We find that, regardless of the [maximum] terms set under the Administrative Rulings [issued by IMPI], and as mentioned above, the interpretation of Article 23 of the Industrial Property Law read in conjunction with the applicable provisions of Article 1709 (12) of the North American Free Trade Agreement, allows us to conclude that the effective term of patents cannot be less than either twenty years from the filing date or seventeen [years] if the granting date is considered (emphasis added); consequently, if it is proven that there was a delay in the administrative approval process, the protection must be extended in order to offset such delay, thereby preserving the effective term of the patent which, we insist, cannot be less than seventeen years. […]”

The Second Chamber of Mexico’s Supreme Court opted for a new, systematic interpretation of the legal provisions under review, instead of either (i) directly holding that Article 23 of IPL was unconstitutional for failing to provide a uniform effective term for all patents or (ii) applying the notion of compensatory time contemplated by Article 1709 (12) of NAFTA. As a result of the legislature’s failure to enact a statutory rule on a minimum term for the validity of all patents or a maximum term for a delay in the granting of a patent, the Supreme Court has now corrected the problem by interpreting the law to require seventeen years from the granting date for all patents.

This recent Supreme Court opinion is more favorable for patent holders than the provisions of the new FLPIP because it mandates a minimum effective term of seventeen years from the granting date, and does away with the preposterous rule of granting one day of compensatory time for every two days of delay. But the question remains: Why not provide one-day of compensatory time per one day of delay?

Court Opinion

On January 8, 2021, the Supreme Court published the following summary of Bayer:

Digital registration: 2022603
Court: Second Chamber
Tenth period
Subject(s): Administrative
                Precedent: 2nd. LV/202 (10a.)
Source: Federal Weekly Judicial Gazette. Book 82, January
2021, Volume I, page 662
Type: Single Opinion
PATENTS. WHEN DELAYS IN THE APPROVAL PROCESS ARE ATTRIBUTABLE TO THE
ADMINISTRATIVE AGENCY, THE EFFECTIVE TERM OF A PATENT MAY NOT BE LESS THAN SEVENTEEN YEARS FROM THE GRANTING DATE (SYSTEMATIC INTERPRETATION OF ARTICLE 23 OF THE NOW REPLACED INDUSTRIAL PROPERTY LAW). (…)

The ratio decidendi of this court opinion is that there are two systems: one of the twenty years from the filing application date, and the other of seventeen years from the patent granting date, with the proviso that in the event of any administrative delays, patents must have a minimum effective term of seventeen years from the granting date, and not twenty years from the filing patent application date.
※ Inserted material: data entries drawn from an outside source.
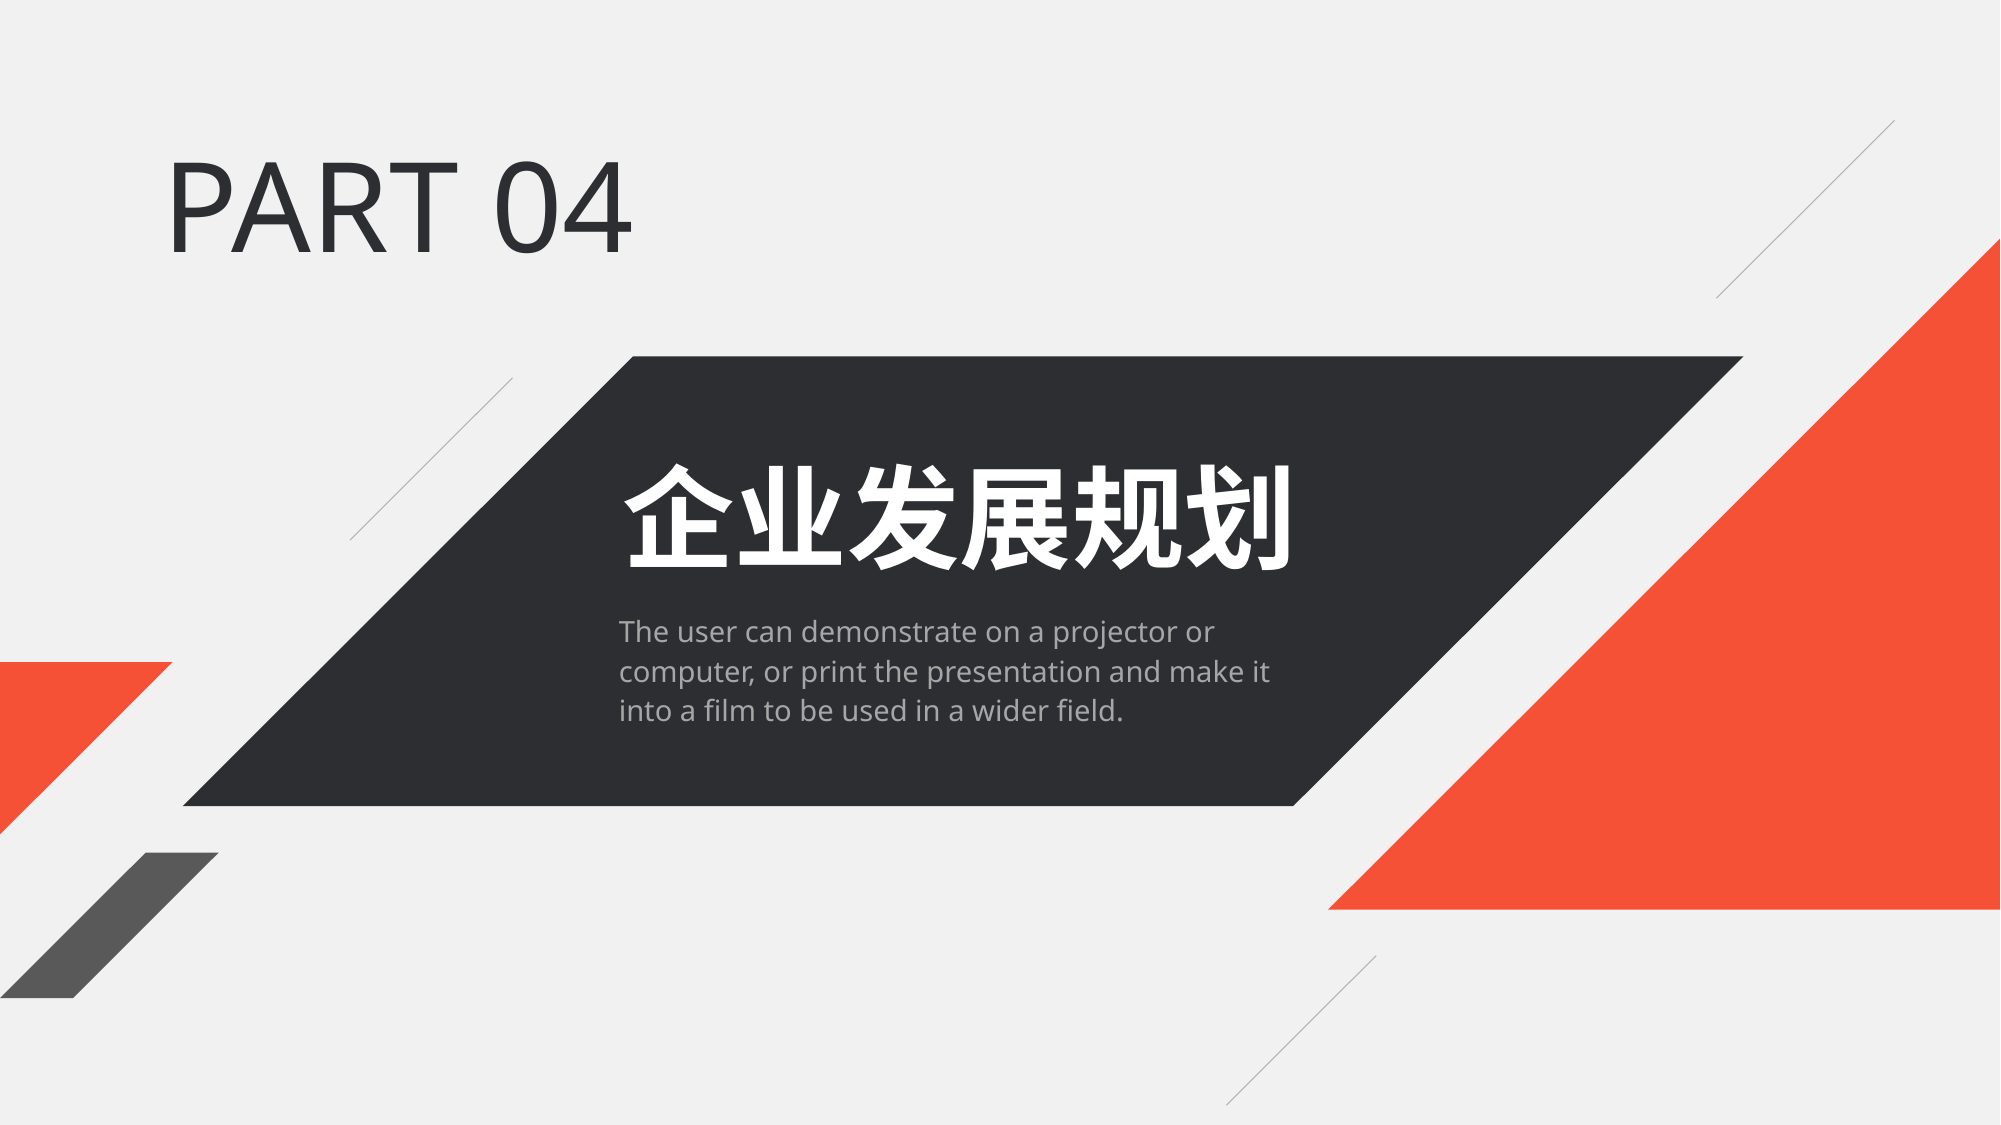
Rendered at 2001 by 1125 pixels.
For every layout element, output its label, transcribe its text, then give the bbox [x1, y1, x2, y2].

text_box [0, 851, 222, 1000]
text_box 企业发展规划 [607, 440, 1313, 590]
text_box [1226, 955, 1377, 1106]
text_box [1325, 237, 2000, 911]
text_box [1716, 120, 1895, 299]
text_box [349, 377, 513, 541]
text_box [180, 355, 1747, 808]
text_box [0, 661, 175, 836]
text_box PART 04 [147, 120, 650, 286]
text_box The user can demonstrate on a projector or computer, or print the presentation and make it into a film to be used in a wider field. [603, 600, 1302, 735]
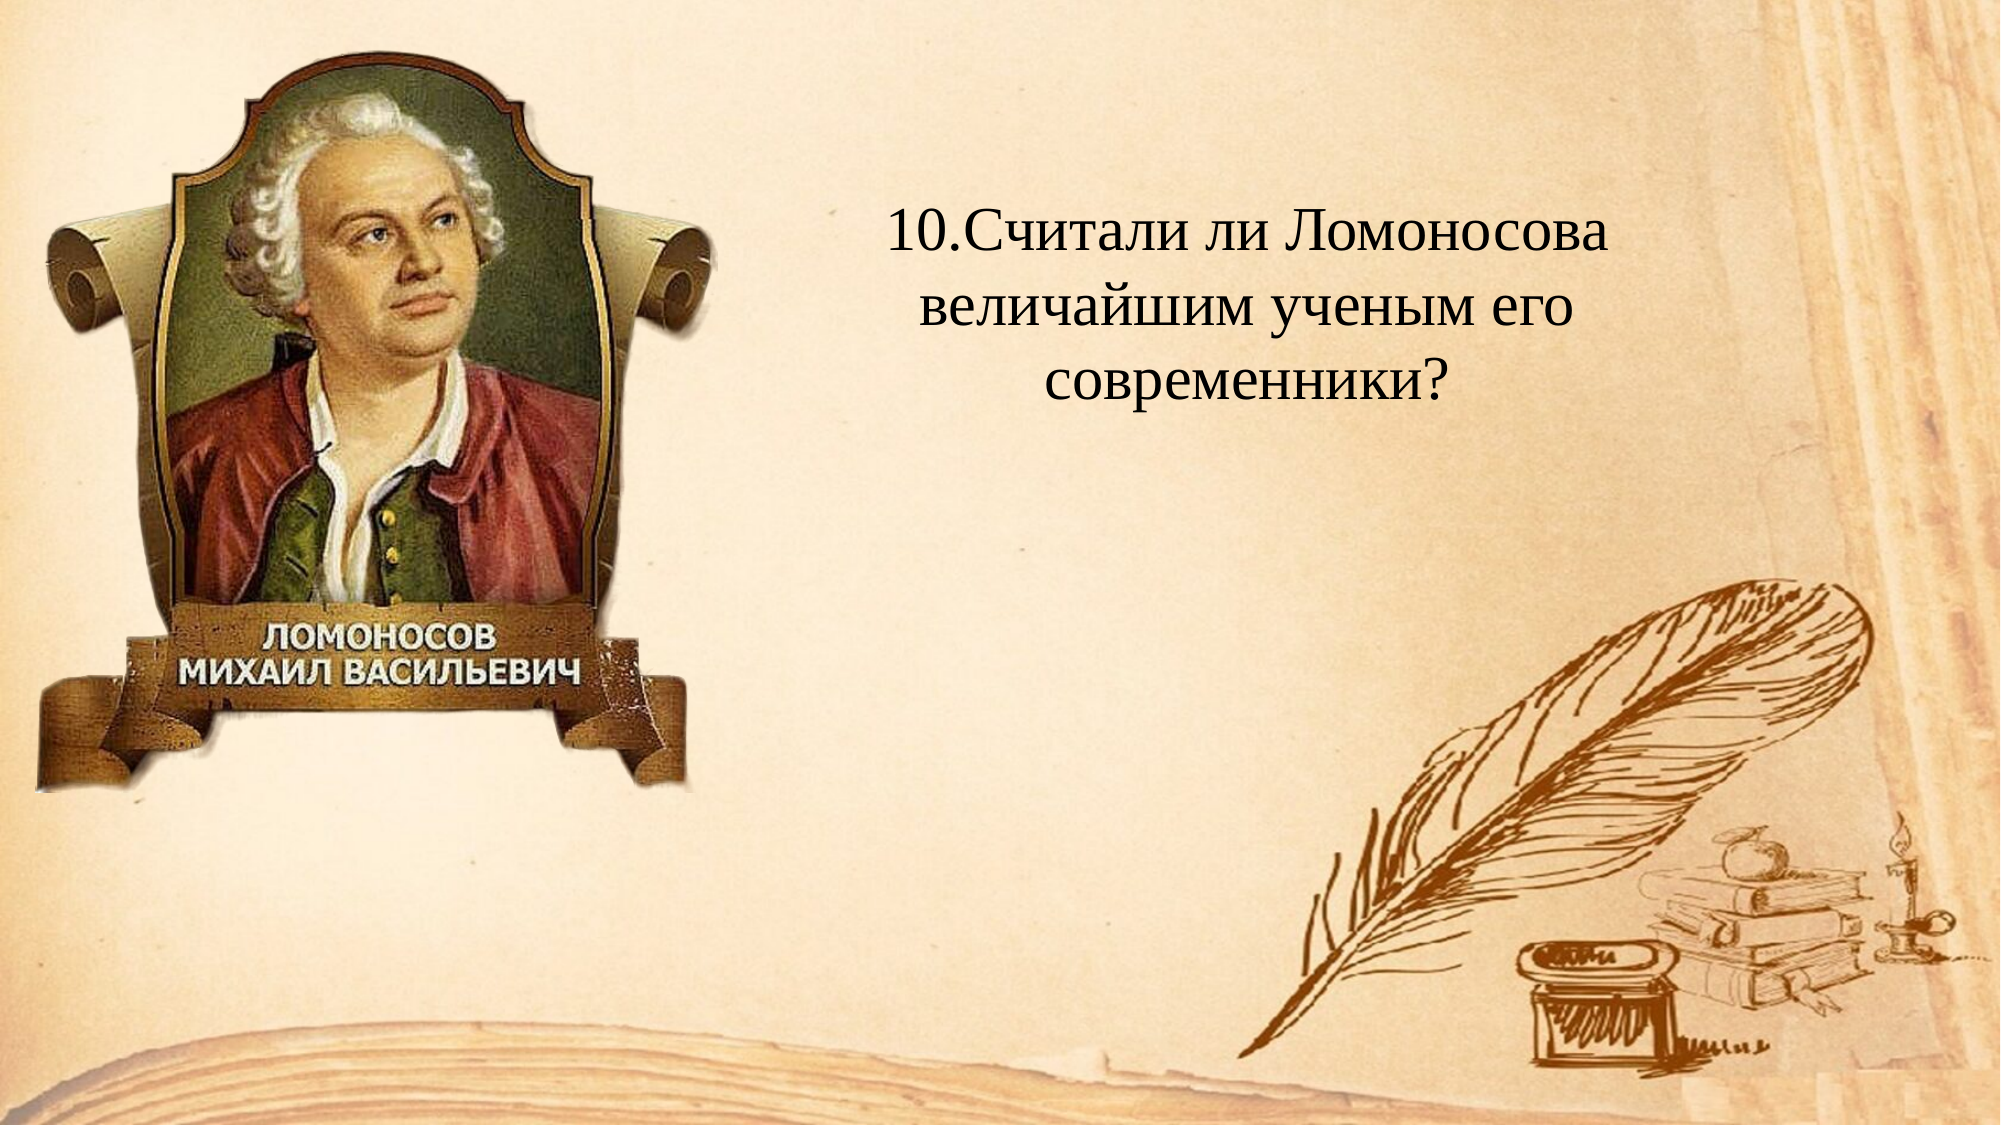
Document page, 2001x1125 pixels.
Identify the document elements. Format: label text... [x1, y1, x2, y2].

title 10.Считали ли Ломоносова величайшим ученым его современники? [741, 11, 1754, 589]
picture [0, 0, 2001, 1125]
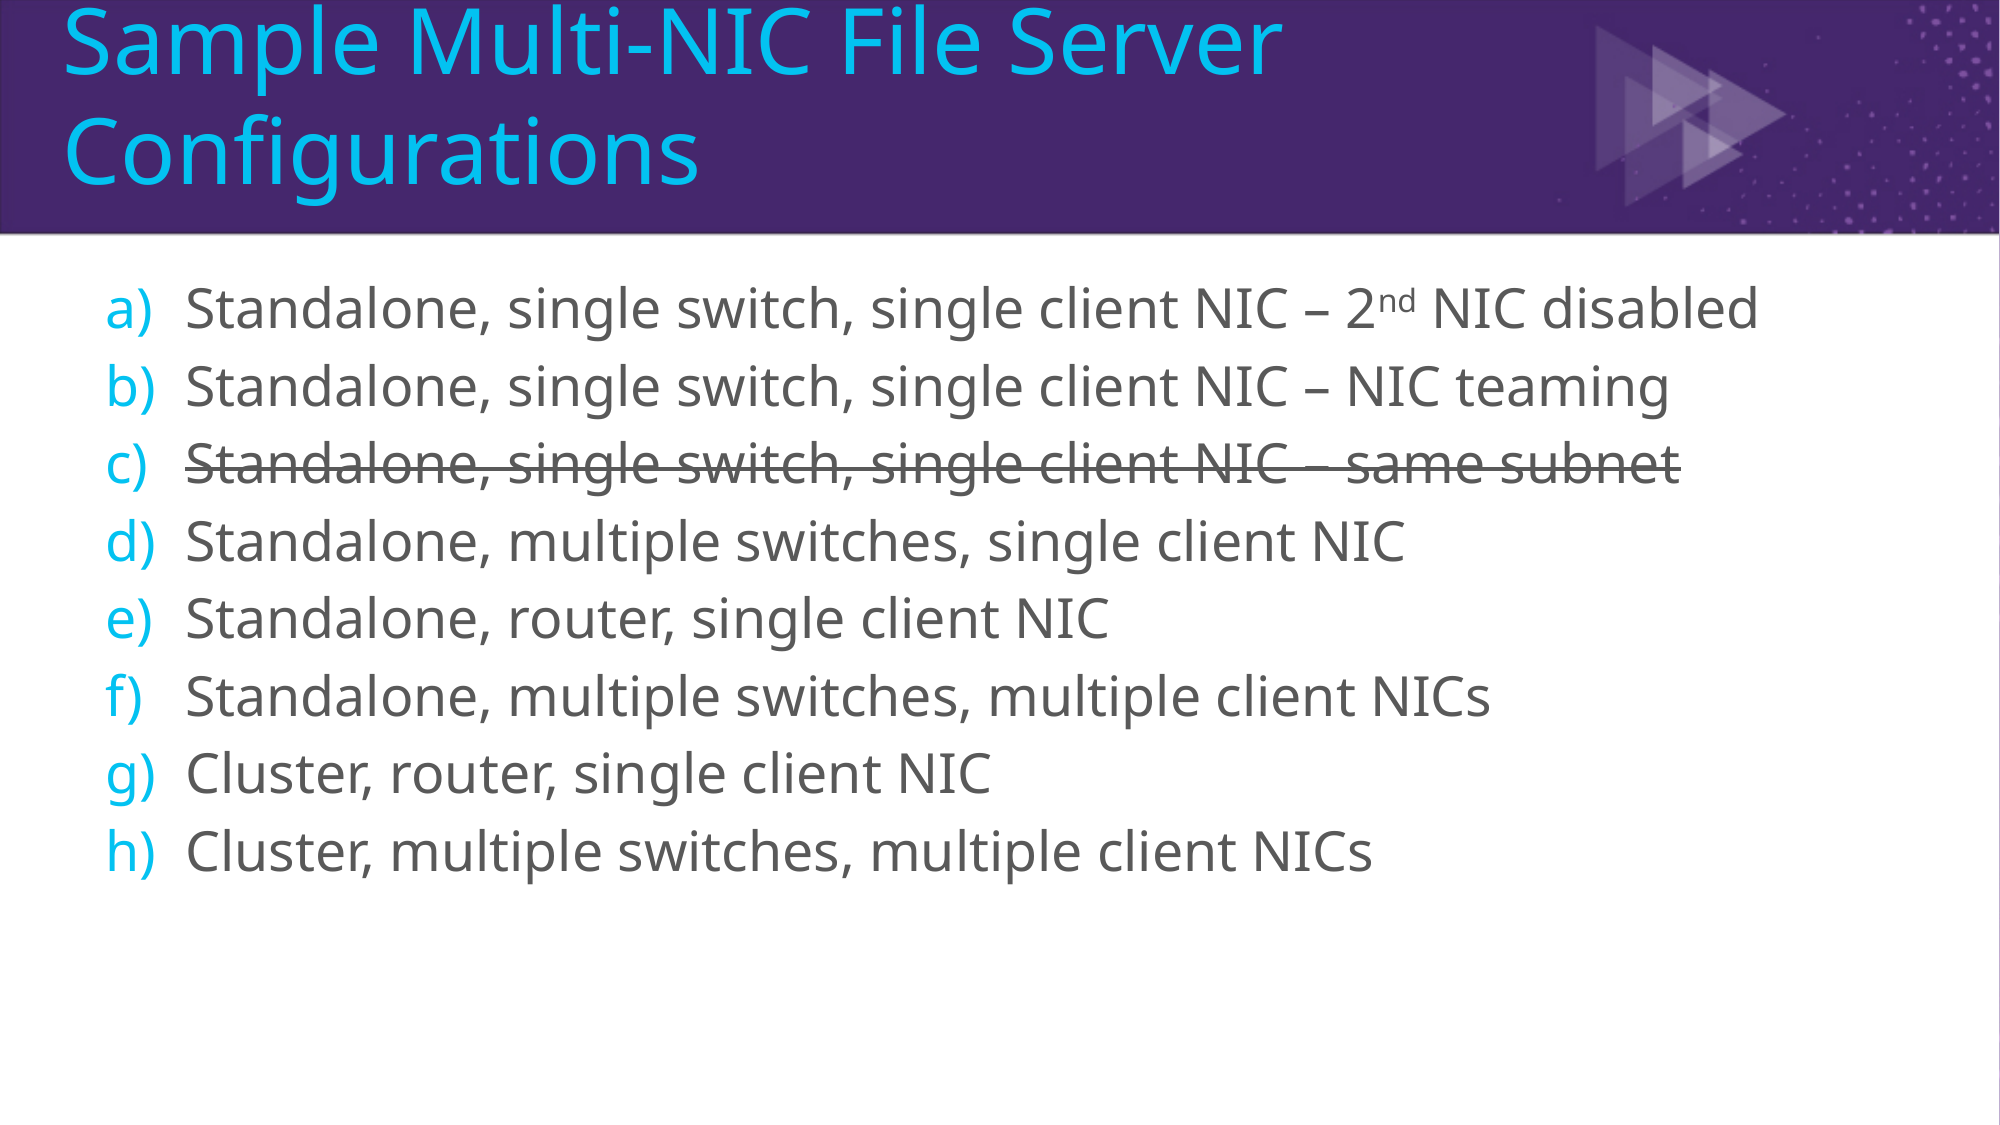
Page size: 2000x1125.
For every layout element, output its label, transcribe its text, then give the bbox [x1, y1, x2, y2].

list Standalone, single switch, single client NIC – 2nd NIC disabled Standalone, single switch, single client NIC – NIC teaming Standalone, single switch, single client NIC – same subnet Standalone, multiple switches, single client NIC Standalone, router, single client NIC Standalone, multiple switches, multiple client NICs Cluster, router, single client NIC Cluster, multiple switches, multiple client NICs [85, 263, 1979, 894]
picture [0, 0, 2000, 1125]
title Sample Multi-NIC File Server Configurations [42, 47, 1959, 139]
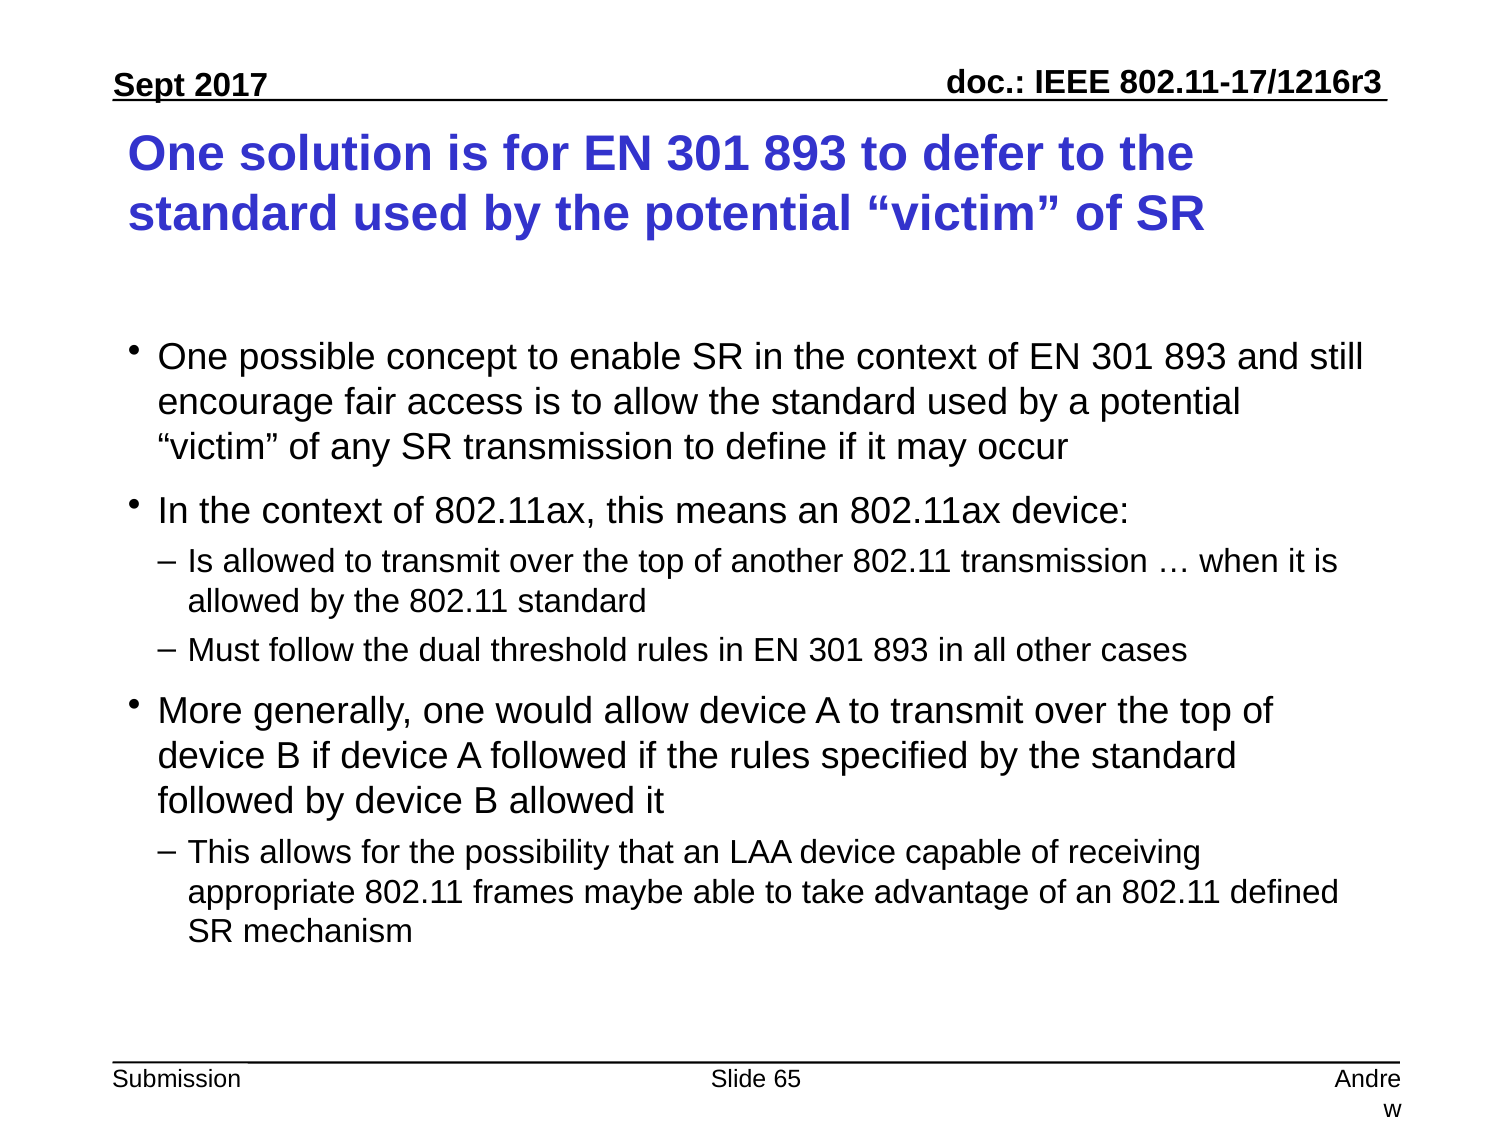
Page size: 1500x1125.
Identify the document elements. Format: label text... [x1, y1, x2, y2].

The above interpretation directly impacts those patents that took more than three years to be granted. This Supreme Court opinion corrects the flawed patent system that for many years had prevailed in Mexico under Article 23 of IPL and prior statutes and that, unfortunately, have caused severe damage to those who sought an effective protection for their inventions, but were completely unaware of the unfair shortening of the effective term of patents due to unreasonable delays by the government. In our opinion, the interpretation embraced by the Supreme Court fully upholds the constant and perpetual desire to put into practice the principle of justice, without declaring that Article 23 of IPL was unconstitutional.

It is important to note that the recent opinion of the Supreme Court is only applicable to patent applications filed prior to July 1, 2020, while NAFTA was in effect. However, any patent applications filed between July 1 and November 4, 2020, before the new FLPIP came into effect, may fall into an interpretation limbo. On one hand, those patents are subject to UMSCA, but, on the other hand, the former IPL continued in full force and effect, which was the legal grounds taken by the Supreme Court to issue its opinion. It would be interesting to see how federal courts would react when deciding this time factor in a conflict of laws situation.